The unfortunate part of this is that most homeowners do not know what is in their policies and they only find out after a problem has occurred. When it comes to flooding, that is not a good thing. Every homeowner should become familiar with what is in their insurance paperwork and take steps to make sure every contingency is covered. In some cases, flood insurance may be added for an additional premium, but not always.
Coverage for Flood Damage
Fortunately, there is an answer – the National Flood Insurance Program. Established in the late 1960s, the NFIP was put in place by the federal government to provide a measure of aid for property owners with flood damage. Available for an additional premium to your normal homeowners’ policy, NFIP coverage is designed specifically to cover that damage which is routinely ignored by more mainstream outlets. As of last year, the NFIP provided coverage to more than 5.5 million homes.
Of course, not everyone is eligible for NFIP coverage. Your neighborhood or community must be a participant in the program in order for any of their homeowners to qualify.
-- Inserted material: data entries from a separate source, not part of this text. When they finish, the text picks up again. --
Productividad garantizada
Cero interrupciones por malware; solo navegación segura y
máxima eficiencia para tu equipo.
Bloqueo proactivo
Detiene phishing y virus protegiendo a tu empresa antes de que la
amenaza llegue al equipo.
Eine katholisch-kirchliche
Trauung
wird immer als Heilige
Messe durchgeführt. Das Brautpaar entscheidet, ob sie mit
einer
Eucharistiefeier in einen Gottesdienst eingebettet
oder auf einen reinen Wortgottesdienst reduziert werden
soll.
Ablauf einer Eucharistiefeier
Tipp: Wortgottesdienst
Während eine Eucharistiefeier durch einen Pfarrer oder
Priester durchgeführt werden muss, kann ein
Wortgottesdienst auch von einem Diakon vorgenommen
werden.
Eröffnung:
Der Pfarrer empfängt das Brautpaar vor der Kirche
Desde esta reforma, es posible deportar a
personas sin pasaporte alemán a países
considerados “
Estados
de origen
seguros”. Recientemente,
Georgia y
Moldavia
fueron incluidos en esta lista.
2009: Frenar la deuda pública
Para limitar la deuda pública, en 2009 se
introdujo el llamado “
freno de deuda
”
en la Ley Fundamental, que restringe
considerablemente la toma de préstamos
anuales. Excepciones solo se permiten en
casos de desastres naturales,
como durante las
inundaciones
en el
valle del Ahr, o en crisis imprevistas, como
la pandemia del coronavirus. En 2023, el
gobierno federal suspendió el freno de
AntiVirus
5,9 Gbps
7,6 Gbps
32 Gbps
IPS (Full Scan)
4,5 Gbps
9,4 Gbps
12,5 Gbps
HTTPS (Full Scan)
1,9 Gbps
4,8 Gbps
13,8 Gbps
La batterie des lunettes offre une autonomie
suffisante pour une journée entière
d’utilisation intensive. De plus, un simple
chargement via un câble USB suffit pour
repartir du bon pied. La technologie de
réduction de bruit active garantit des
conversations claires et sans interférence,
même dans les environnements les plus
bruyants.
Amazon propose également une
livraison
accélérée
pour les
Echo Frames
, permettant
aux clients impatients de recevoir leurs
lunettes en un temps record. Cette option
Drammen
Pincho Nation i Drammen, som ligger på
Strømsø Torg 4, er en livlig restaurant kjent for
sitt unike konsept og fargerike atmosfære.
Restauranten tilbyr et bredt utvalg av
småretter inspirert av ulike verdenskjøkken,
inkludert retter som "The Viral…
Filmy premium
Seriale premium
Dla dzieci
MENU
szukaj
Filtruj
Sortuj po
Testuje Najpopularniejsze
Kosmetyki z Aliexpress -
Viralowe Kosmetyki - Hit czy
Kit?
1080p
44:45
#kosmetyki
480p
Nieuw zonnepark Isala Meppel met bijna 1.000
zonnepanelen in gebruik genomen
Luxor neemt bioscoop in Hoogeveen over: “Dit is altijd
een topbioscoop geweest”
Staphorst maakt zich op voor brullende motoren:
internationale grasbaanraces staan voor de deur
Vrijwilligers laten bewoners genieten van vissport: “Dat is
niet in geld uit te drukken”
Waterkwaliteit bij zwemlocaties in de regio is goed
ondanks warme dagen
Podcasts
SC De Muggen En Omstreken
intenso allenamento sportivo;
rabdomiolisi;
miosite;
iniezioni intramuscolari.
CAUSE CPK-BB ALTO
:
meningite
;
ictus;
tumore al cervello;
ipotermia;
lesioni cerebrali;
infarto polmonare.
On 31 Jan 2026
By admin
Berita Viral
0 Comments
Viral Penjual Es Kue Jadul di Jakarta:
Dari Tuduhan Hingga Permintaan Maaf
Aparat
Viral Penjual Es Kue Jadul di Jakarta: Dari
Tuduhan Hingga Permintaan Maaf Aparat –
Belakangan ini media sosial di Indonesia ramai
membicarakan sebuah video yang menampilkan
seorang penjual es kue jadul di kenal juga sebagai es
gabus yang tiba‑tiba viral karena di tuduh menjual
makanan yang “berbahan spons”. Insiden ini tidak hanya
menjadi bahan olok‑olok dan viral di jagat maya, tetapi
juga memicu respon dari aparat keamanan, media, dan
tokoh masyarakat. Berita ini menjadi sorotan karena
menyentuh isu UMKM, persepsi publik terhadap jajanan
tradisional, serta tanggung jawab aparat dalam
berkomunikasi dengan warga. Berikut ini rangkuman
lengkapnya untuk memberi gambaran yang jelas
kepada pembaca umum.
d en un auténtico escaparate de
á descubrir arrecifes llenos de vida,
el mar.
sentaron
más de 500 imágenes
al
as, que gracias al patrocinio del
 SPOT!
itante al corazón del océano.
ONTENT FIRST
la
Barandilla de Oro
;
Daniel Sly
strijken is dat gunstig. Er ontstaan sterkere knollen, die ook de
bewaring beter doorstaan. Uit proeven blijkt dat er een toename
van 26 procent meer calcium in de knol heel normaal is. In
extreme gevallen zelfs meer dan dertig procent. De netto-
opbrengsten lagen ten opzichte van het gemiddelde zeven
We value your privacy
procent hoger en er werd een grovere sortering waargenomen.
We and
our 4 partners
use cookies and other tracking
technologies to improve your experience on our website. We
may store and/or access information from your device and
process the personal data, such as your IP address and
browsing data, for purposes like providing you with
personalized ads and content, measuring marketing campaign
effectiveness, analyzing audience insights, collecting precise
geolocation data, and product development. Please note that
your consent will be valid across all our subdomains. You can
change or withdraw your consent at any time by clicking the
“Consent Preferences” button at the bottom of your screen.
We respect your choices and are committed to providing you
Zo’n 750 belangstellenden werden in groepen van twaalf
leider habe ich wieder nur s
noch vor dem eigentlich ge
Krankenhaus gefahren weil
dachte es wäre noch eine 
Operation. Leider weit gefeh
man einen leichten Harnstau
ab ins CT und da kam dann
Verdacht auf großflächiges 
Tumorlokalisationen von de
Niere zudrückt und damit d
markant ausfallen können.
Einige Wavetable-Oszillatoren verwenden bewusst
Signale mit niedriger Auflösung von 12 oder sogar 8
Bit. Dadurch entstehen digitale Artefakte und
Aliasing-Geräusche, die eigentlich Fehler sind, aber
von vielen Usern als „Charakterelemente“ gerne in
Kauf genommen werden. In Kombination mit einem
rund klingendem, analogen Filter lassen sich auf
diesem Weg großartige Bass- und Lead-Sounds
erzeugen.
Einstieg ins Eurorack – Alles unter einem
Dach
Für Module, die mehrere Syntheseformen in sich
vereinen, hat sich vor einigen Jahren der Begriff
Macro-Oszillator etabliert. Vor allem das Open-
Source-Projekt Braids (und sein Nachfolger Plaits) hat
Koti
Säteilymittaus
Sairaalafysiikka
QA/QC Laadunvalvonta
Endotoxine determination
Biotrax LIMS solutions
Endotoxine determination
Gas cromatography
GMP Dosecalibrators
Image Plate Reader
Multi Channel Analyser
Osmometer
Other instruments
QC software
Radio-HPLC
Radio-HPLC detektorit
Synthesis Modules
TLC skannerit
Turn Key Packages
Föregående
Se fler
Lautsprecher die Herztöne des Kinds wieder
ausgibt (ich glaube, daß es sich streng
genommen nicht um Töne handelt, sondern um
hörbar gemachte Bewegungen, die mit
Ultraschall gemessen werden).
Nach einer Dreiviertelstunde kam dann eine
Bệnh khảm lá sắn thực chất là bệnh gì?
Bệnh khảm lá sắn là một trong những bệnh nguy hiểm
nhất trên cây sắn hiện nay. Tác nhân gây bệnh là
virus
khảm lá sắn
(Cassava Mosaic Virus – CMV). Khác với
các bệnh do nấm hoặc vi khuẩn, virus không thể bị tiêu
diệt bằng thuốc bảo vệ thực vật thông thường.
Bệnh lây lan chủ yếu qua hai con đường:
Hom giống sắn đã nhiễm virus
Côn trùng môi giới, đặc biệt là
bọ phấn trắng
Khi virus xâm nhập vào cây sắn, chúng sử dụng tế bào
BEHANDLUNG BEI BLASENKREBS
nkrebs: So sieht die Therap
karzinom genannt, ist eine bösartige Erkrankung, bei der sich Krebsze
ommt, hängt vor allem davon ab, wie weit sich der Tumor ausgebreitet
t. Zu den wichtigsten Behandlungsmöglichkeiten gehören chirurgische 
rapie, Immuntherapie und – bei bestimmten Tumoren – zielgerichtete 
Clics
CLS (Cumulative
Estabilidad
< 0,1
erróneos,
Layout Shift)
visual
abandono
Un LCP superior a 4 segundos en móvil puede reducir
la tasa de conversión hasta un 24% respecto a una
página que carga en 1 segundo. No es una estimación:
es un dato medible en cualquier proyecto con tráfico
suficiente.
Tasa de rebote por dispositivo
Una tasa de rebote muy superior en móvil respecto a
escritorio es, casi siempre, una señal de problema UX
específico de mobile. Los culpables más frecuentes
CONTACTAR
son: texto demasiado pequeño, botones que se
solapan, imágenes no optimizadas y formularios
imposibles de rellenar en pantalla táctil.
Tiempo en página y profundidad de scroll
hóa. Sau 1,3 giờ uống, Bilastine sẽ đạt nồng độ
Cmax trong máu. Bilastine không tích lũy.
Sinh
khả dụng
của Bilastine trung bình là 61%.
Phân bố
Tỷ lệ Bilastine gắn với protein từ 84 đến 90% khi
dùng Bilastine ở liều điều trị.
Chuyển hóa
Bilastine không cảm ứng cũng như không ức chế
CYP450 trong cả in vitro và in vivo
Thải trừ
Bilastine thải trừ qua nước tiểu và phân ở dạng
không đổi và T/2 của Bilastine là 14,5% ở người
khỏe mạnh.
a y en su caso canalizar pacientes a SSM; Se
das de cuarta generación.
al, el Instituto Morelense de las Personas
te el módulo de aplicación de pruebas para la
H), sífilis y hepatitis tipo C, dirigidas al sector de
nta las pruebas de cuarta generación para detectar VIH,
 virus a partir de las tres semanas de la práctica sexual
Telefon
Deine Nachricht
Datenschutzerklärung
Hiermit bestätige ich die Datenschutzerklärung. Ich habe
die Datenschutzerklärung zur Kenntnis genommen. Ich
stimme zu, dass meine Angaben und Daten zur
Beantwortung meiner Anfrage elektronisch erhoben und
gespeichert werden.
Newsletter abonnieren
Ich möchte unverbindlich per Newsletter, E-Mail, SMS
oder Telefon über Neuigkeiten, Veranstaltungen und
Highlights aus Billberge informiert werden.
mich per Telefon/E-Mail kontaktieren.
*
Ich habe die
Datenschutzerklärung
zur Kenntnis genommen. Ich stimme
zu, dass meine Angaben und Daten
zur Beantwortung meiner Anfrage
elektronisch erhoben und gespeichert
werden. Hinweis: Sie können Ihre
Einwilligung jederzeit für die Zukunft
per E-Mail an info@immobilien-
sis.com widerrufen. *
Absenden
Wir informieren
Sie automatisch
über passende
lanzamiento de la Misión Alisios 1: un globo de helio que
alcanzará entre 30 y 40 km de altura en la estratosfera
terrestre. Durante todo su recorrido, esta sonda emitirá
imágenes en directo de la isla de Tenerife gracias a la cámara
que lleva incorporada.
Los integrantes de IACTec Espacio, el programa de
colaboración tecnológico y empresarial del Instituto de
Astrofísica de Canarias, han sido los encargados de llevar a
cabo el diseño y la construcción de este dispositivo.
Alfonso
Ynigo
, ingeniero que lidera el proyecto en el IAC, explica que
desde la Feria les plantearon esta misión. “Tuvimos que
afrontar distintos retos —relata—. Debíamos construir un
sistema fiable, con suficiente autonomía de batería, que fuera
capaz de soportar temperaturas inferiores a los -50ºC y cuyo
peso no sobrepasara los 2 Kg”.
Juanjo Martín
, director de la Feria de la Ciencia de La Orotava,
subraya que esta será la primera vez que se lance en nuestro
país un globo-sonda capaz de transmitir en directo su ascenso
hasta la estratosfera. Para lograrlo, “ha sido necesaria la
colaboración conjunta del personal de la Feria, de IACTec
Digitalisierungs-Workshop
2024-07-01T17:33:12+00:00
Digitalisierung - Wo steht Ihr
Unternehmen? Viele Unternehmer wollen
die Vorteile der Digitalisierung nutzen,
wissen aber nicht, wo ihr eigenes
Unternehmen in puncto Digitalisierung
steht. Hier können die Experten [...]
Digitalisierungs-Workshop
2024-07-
Member communities agree to adopt and implement a floodplain management ordinance to reduce the flood risk to the area in return for the government making flood insurance available.
What the NFIP Does
The idea behind the NFIP was to reduce the danger of future flood risks through community floodplain management while providing protection for homeowners within the area through premium-based insurance mechanisms. Since 1978, the NFIP has paid out more than $38 billion in claims with more than 40% going to residents in the state of Louisiana.
Many residents mistakenly opt out of pursuing flood coverage for their property, choosing instead to rely on federal disaster aid in the event of flood damage to their homes. The problem with this reasoning is twofold:
- The area in question must first be declared a disaster by the federal government before any federal disaster relief can be meted out.
- Disaster relief comes in the form of low-interest loans that must be paid back, in addition to any mortgage already owed on the property.
Obviously, a nominal premium paid once or twice a year is infinitely preferable to a major loan amount that may take years to pay off.
Due to recent severe weather across the country, the NFIP found itself unable to pay out the number of claims made in 2011. More recently, the federal government has enacted legislation to fund the NFIP through May of 2012.